-- ТЕКСТОВЫЙ БЛОК --
----
Из петербургских воспоминаний

Время бежит. Скоро уже десять лет, как умер Федор Сологуб, – это случилось в декабре 1927 года. Теперь его деятельности можно бы подвести итоги более объективные, нежели в ту пору, когда память о нем еще была свежа и когда его эпоха еще не столь далеко отступила в прошлое. Некогда я писал, что со временем «о Сологубе напишут большую, хорошую книгу». Теперь я думаю, что, пожалуй, книгу-то писать и не станут – разве что это сделает какой-нибудь литературный сноб лет через сто (если будут тогда литературные снобы). Вероятно, от Сологуба останется некоторое количество хороших и даже очень хороших стихов, из которых можно будет составить целый том. В пантеоне русской поэзии он займет приличное место – приблизительно на уровне Полонского: повыше Майкова, но пониже Фета. Прозу его читать не будут – ее уже и сейчас не читают, и время этого не отменит. Романы, которые он писал в сотрудничестве со своей женой Анастасией Чеботаревской («Заклинательница змей», «Слаще яда»), совершенно невыносимы. Вещи вполне оригинальные, как «Творимая легенда», – немногим лучше. На поверку выходит плох и знаменитый «Мелкий бес», которым когда-то мы зачитывались и который останется разве что лишь в качестве документа о быте, и то, конечно, столь шаржированного, что строгий историк вряд ли станет им пользоваться. По-видимому, лучшее из написанного Сологубом в прозе – два-три небольших рассказа, вроде «Стригаль и компания».
----
-- ПРЕДОСТАВЛЕННЫЕ ДАННЫЕ --
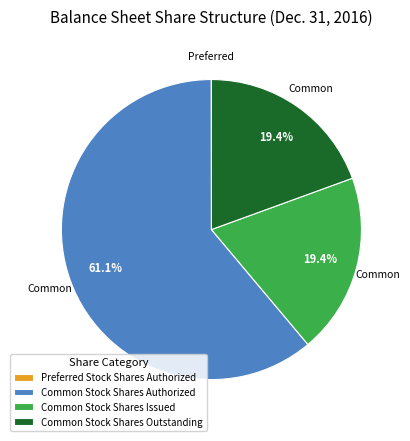

To the nearest percent, what is the combined percentage of Common Stock Shares Issued and Common Stock Shares Outstanding?

39%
----
-- ЗАДАЧИ ДЛЯ РЕШЕНИЯ --
a - Когда умер Федор Сологуб, согласно тексту о Сологубе?
b - Определите, согласуются ли с текстом о Сологубе следующие утверждения: (i) романы «Заклинательница змей» и «Слаще яда» Сологуб написал вместе с женой; (ii) в пантеоне русской поэзии Сологуб займет место выше Фета; (iii) прозу Сологуба сейчас читают. Для каждого ответьте «да» или «нет» и приведите точную цитату из текста, на которой основан ответ.
c - Продолжите текст о Сологубе, начав сразу после его последнего предложения.
Данные для этой работы не понадобятся.

-- ПИСЬМЕННЫЕ ОТВЕТЫ --
a - В декабре 1927 года.

b -
(i) Да: «Романы, которые он писал в сотрудничестве со своей женой Анастасией Чеботаревской («Заклинательница змей», «Слаще яда»)».
(ii) Нет: «повыше Майкова, но пониже Фета».
(iii) Нет: «ее уже и сейчас не читают».

c -
И все-таки если не произведения Сологуба, то самая его личность должна занять видное место в литературной панораме символистской поры. Опять же – не потому, что общие или литературные идеи Сологуба занимали центральное или определяющее положение в самом символизме (этого не было), но потому, что в литературной жизни, в обществах, кружках и редакциях он непременно хотел играть и играл весьма заметную роль. Он был вполне искренен в любви к одиночеству и в отвращении к миру. Но и в мире, им отвергаемом, хотел занимать важное место. Наконец, нельзя отрицать, что, как человек, он был очень своеобразен, и это сказывалось во всех его поступках и повадках. Люди символизма вообще отличались таким ярким «оперением», какого русская литературная среда перед тем не видала по крайней мере лет пятьдесят – с тех пор, как исчезли последние представители ее золотого века. Блок, Брюсов, Белый выделялись из толпы с первого взгляда. Таковы же и ныне здравствующие их соратники. Таков был и Сологуб. Представители иных тогдашних групп и течений были куда безличнее, серее.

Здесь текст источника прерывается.